== Segment start ==
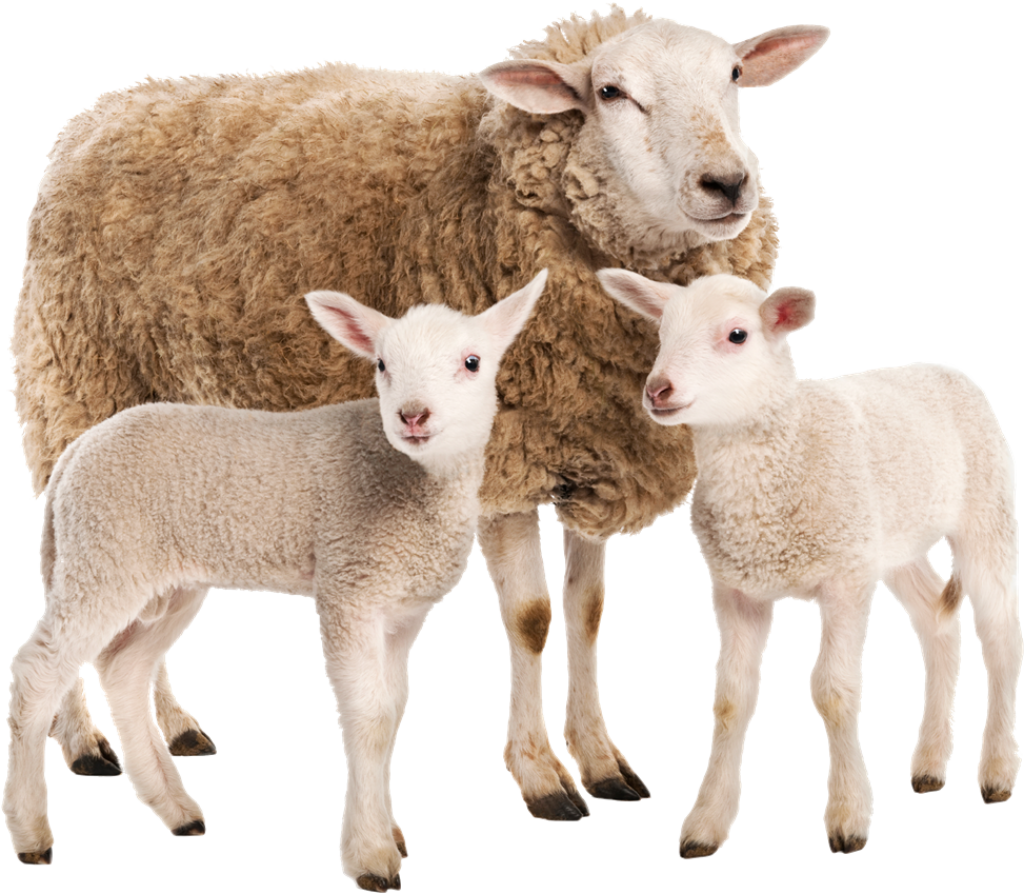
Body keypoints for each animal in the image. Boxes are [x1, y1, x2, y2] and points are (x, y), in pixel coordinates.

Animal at [2, 270, 546, 887]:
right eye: (382, 364)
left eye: (472, 362)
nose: (412, 415)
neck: (412, 482)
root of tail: (75, 453)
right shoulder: (349, 582)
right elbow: (367, 715)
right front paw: (370, 855)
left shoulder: (402, 609)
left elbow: (392, 713)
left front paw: (387, 833)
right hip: (103, 554)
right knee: (38, 670)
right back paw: (31, 832)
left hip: (162, 577)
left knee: (123, 668)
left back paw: (176, 808)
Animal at [9, 5, 831, 820]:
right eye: (610, 91)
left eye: (734, 77)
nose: (728, 182)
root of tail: (100, 111)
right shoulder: (504, 461)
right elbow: (531, 618)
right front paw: (542, 774)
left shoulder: (587, 446)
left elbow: (589, 607)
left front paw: (600, 759)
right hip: (75, 398)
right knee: (65, 593)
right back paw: (81, 742)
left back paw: (173, 729)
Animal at [597, 268, 1021, 855]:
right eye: (662, 333)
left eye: (737, 335)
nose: (658, 390)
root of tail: (945, 367)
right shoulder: (737, 587)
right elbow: (730, 700)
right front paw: (706, 822)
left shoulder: (845, 579)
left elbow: (834, 692)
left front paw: (848, 816)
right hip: (892, 542)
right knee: (937, 625)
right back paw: (931, 764)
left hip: (985, 514)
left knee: (1002, 639)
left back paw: (998, 771)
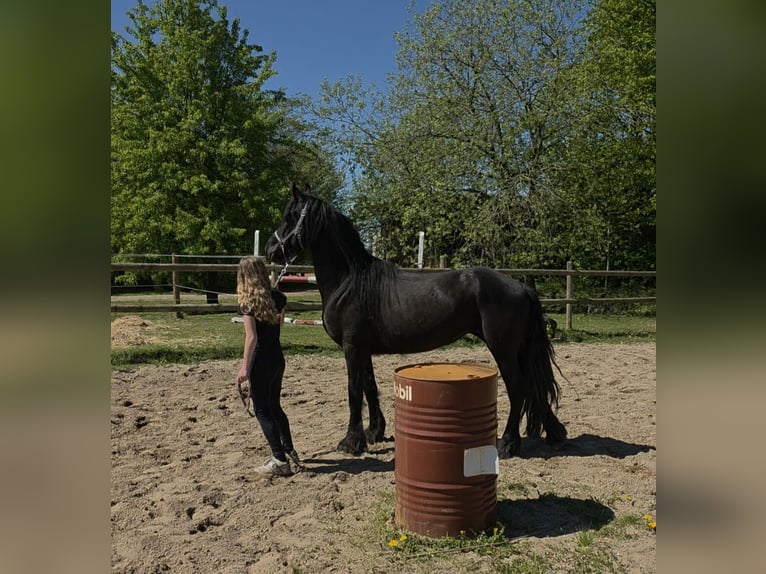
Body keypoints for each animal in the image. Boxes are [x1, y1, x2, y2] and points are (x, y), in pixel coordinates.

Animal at [265, 184, 567, 458]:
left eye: (290, 216)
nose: (269, 249)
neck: (349, 281)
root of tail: (522, 287)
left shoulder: (351, 348)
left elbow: (354, 392)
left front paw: (351, 442)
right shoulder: (363, 350)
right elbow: (370, 388)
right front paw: (374, 432)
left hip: (503, 350)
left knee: (519, 388)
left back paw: (508, 444)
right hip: (519, 350)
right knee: (534, 388)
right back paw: (554, 433)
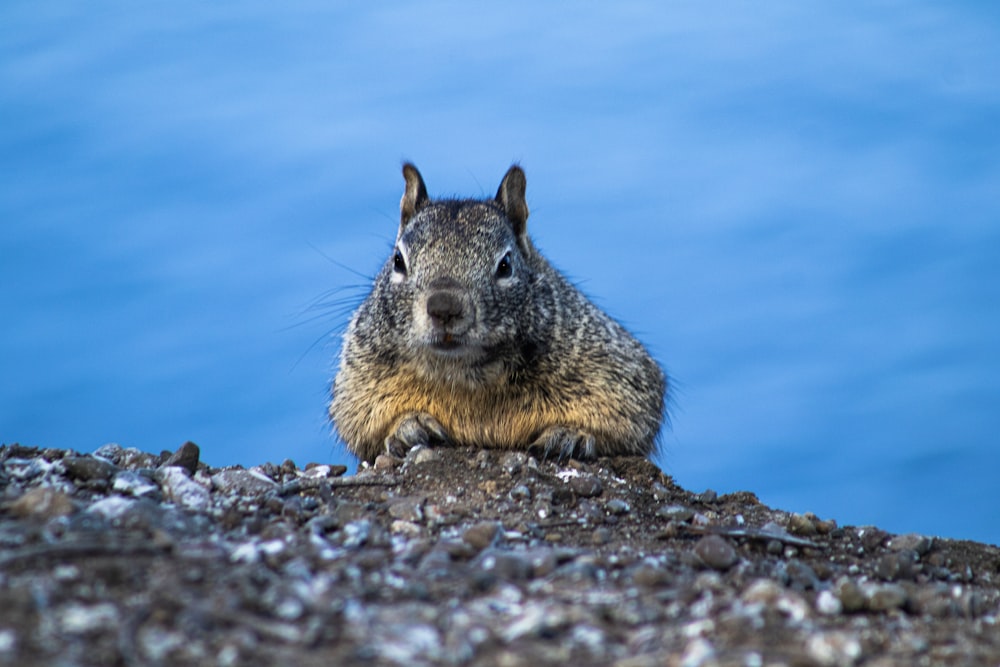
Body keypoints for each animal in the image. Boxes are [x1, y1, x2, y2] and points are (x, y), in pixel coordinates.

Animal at [332, 164, 668, 462]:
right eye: (398, 260)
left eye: (505, 265)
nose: (444, 308)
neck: (464, 374)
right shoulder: (360, 373)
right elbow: (357, 422)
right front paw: (407, 427)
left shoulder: (613, 366)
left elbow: (633, 418)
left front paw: (569, 435)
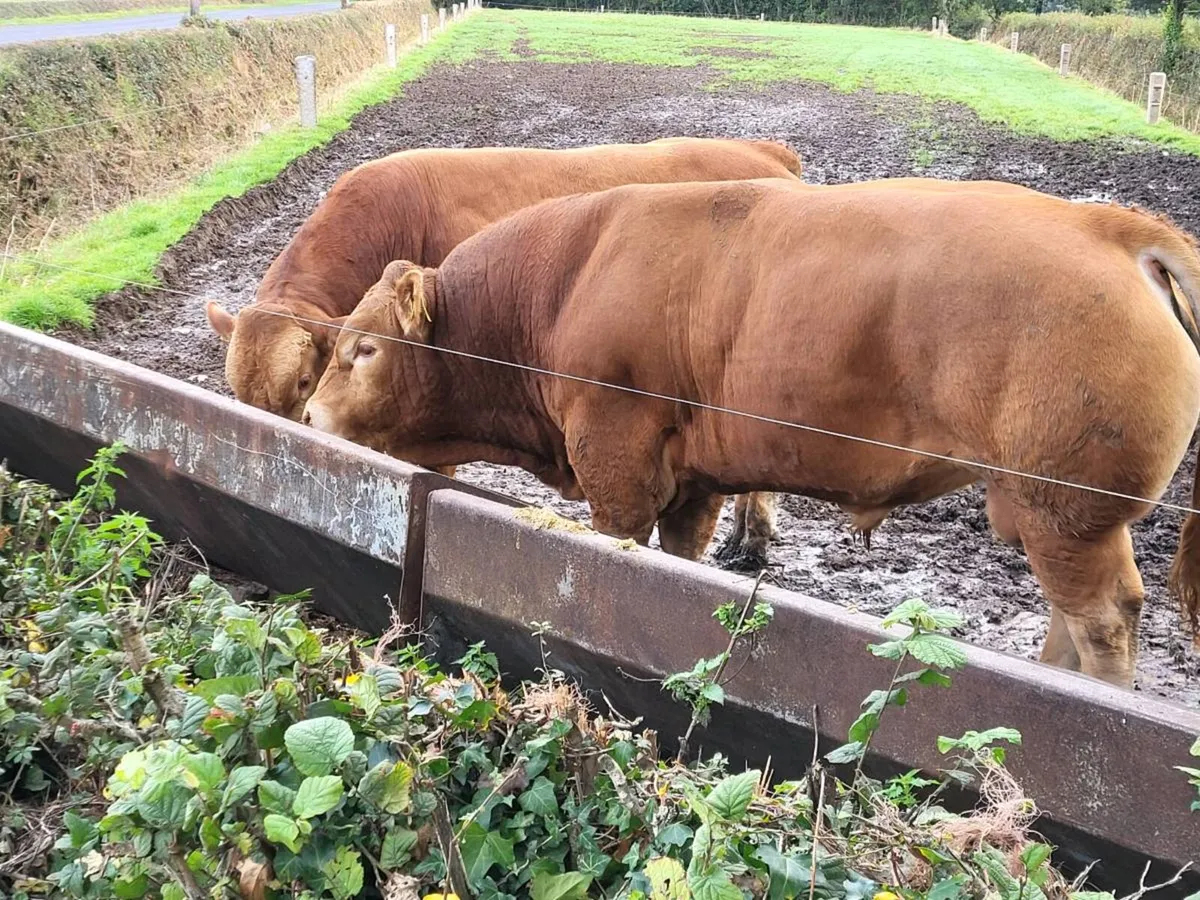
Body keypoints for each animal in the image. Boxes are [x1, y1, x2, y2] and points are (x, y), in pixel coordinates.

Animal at [303, 177, 1200, 688]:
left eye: (364, 348)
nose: (308, 416)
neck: (562, 282)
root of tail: (1114, 229)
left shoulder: (616, 458)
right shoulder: (690, 480)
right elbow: (679, 559)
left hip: (1066, 511)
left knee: (1103, 620)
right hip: (1053, 513)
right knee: (1069, 619)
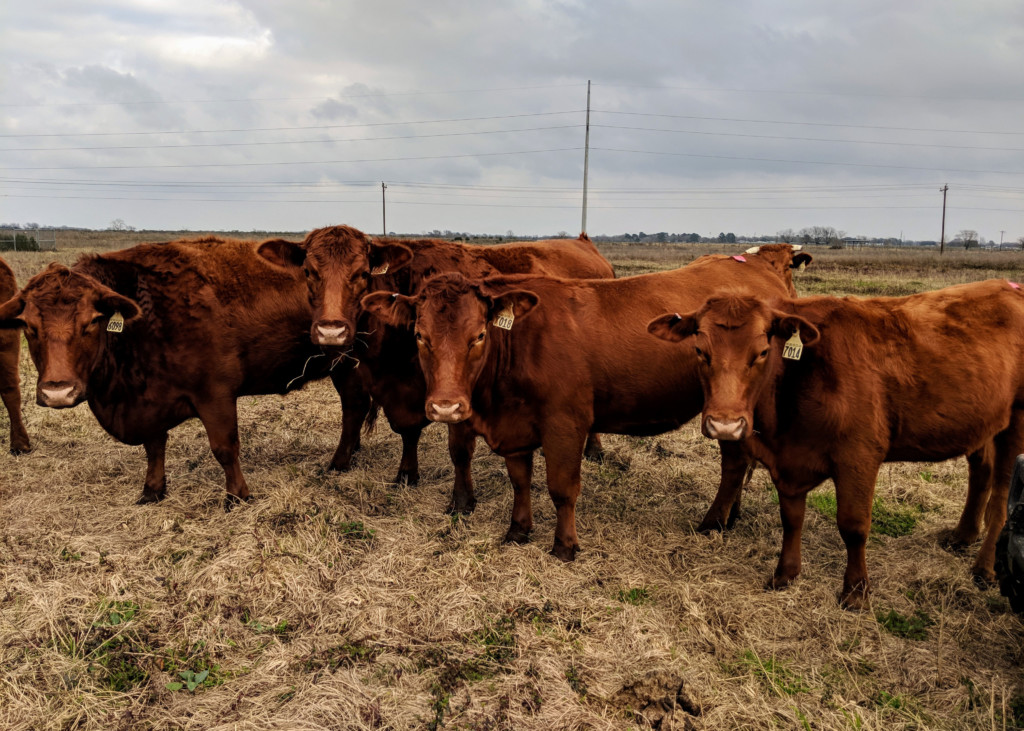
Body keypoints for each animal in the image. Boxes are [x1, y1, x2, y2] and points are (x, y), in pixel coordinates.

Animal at [0, 237, 356, 507]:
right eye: (29, 327)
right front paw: (152, 490)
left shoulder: (215, 395)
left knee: (352, 411)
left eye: (90, 322)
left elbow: (225, 448)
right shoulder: (150, 399)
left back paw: (338, 462)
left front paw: (237, 496)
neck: (149, 316)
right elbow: (154, 447)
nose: (57, 392)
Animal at [256, 225, 614, 509]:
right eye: (309, 273)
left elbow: (450, 445)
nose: (332, 331)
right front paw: (370, 468)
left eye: (362, 274)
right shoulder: (367, 379)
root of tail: (583, 245)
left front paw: (453, 496)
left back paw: (594, 449)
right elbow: (378, 423)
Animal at [358, 244, 806, 556]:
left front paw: (564, 547)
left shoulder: (565, 424)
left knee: (733, 465)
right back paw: (730, 518)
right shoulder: (515, 426)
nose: (446, 407)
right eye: (420, 336)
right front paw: (518, 530)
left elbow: (562, 487)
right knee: (739, 461)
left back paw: (712, 523)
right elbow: (520, 480)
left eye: (479, 335)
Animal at [647, 282, 1024, 606]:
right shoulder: (788, 461)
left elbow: (853, 526)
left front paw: (856, 592)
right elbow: (791, 518)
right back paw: (962, 536)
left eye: (763, 352)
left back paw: (984, 567)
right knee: (981, 472)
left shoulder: (859, 457)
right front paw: (785, 575)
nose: (725, 423)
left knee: (1002, 500)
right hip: (984, 423)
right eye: (700, 351)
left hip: (1016, 426)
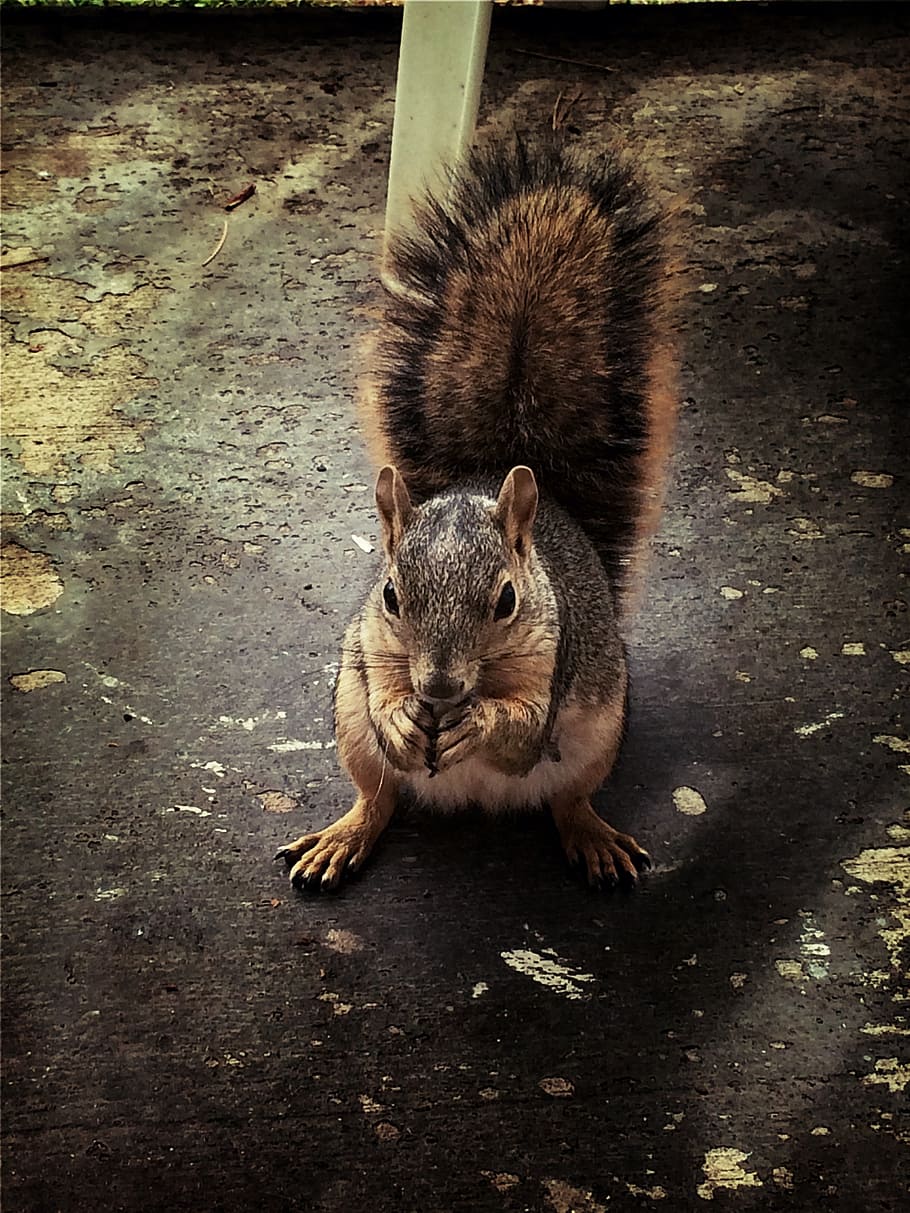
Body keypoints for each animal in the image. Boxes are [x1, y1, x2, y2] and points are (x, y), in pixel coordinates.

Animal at [276, 137, 676, 891]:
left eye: (507, 601)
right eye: (390, 594)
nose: (437, 686)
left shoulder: (555, 659)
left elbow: (520, 730)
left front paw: (480, 723)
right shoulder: (370, 647)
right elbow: (384, 693)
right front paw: (403, 716)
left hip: (600, 733)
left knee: (567, 798)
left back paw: (593, 837)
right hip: (348, 729)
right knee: (378, 794)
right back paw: (343, 835)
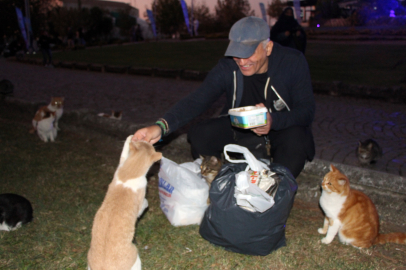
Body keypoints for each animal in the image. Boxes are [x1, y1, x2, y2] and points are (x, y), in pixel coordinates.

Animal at [87, 136, 162, 268]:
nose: (148, 140)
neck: (130, 173)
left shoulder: (121, 163)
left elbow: (124, 151)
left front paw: (130, 138)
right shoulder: (140, 204)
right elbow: (144, 203)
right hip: (136, 257)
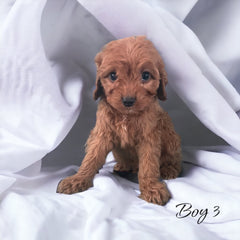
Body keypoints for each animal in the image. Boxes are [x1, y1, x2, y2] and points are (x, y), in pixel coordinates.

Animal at [57, 36, 182, 205]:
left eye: (146, 76)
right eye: (112, 76)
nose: (128, 101)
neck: (126, 115)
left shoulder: (149, 137)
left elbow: (148, 164)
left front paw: (151, 188)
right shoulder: (102, 133)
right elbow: (91, 157)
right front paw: (77, 179)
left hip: (171, 137)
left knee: (173, 159)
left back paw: (169, 169)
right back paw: (123, 167)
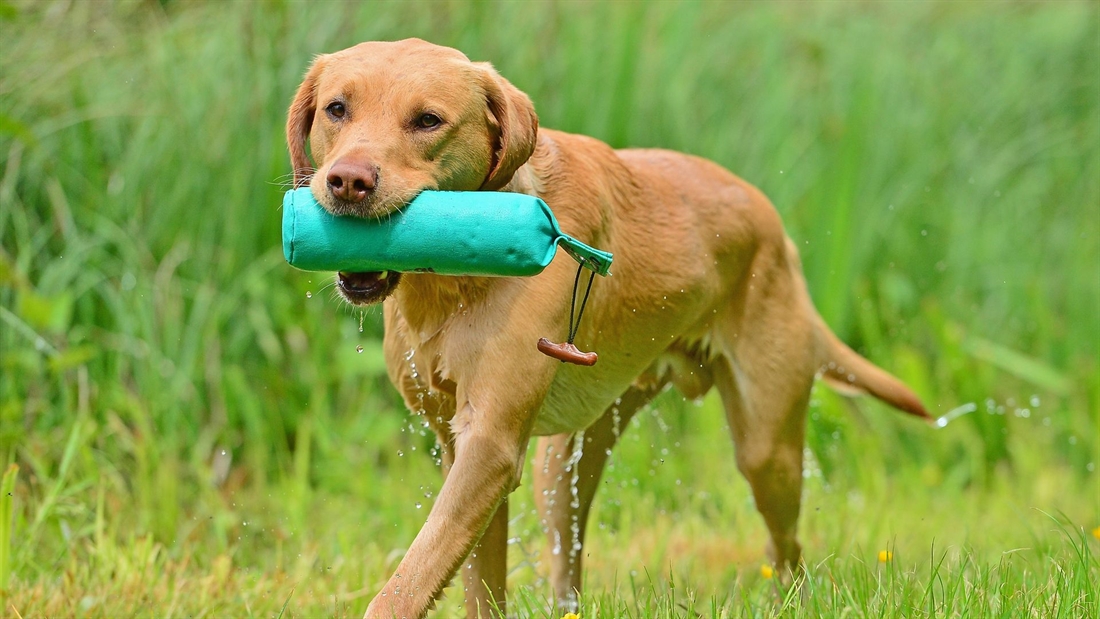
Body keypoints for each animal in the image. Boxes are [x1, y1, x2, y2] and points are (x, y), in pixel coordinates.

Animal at [286, 38, 928, 619]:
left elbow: (409, 579)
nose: (347, 181)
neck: (451, 284)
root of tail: (778, 230)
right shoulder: (460, 448)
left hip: (766, 448)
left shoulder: (489, 443)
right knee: (569, 558)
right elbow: (473, 581)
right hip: (564, 459)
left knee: (787, 549)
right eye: (336, 109)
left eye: (427, 120)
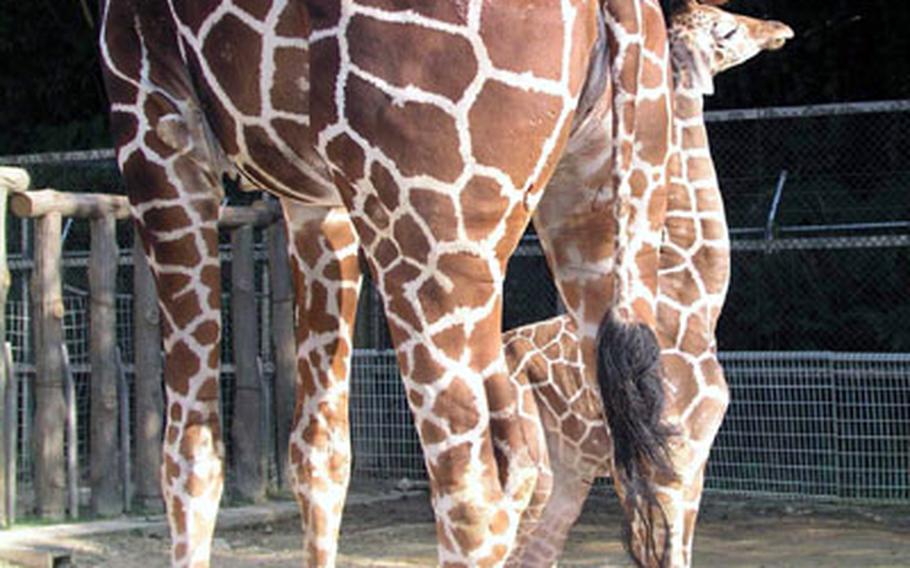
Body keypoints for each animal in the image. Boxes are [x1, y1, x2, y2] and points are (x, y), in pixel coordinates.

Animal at [101, 1, 676, 568]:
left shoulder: (152, 126)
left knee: (472, 497)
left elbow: (189, 454)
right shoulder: (316, 198)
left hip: (426, 238)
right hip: (604, 209)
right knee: (646, 476)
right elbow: (321, 452)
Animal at [502, 2, 796, 564]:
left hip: (567, 473)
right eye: (726, 30)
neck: (695, 296)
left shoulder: (683, 465)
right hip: (530, 468)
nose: (780, 30)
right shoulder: (673, 462)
== Segment end ==
WORK TASK:
Where the string "neck" shows up in the listing above, copy the line that holds it.

OUTPUT FOR THIS EXERCISE:
neck: (412, 482)
neck: (349, 281)
neck: (464, 374)
neck: (562, 282)
neck: (149, 316)
neck: (130, 173)
neck: (126, 115)
neck: (451, 284)
neck: (695, 296)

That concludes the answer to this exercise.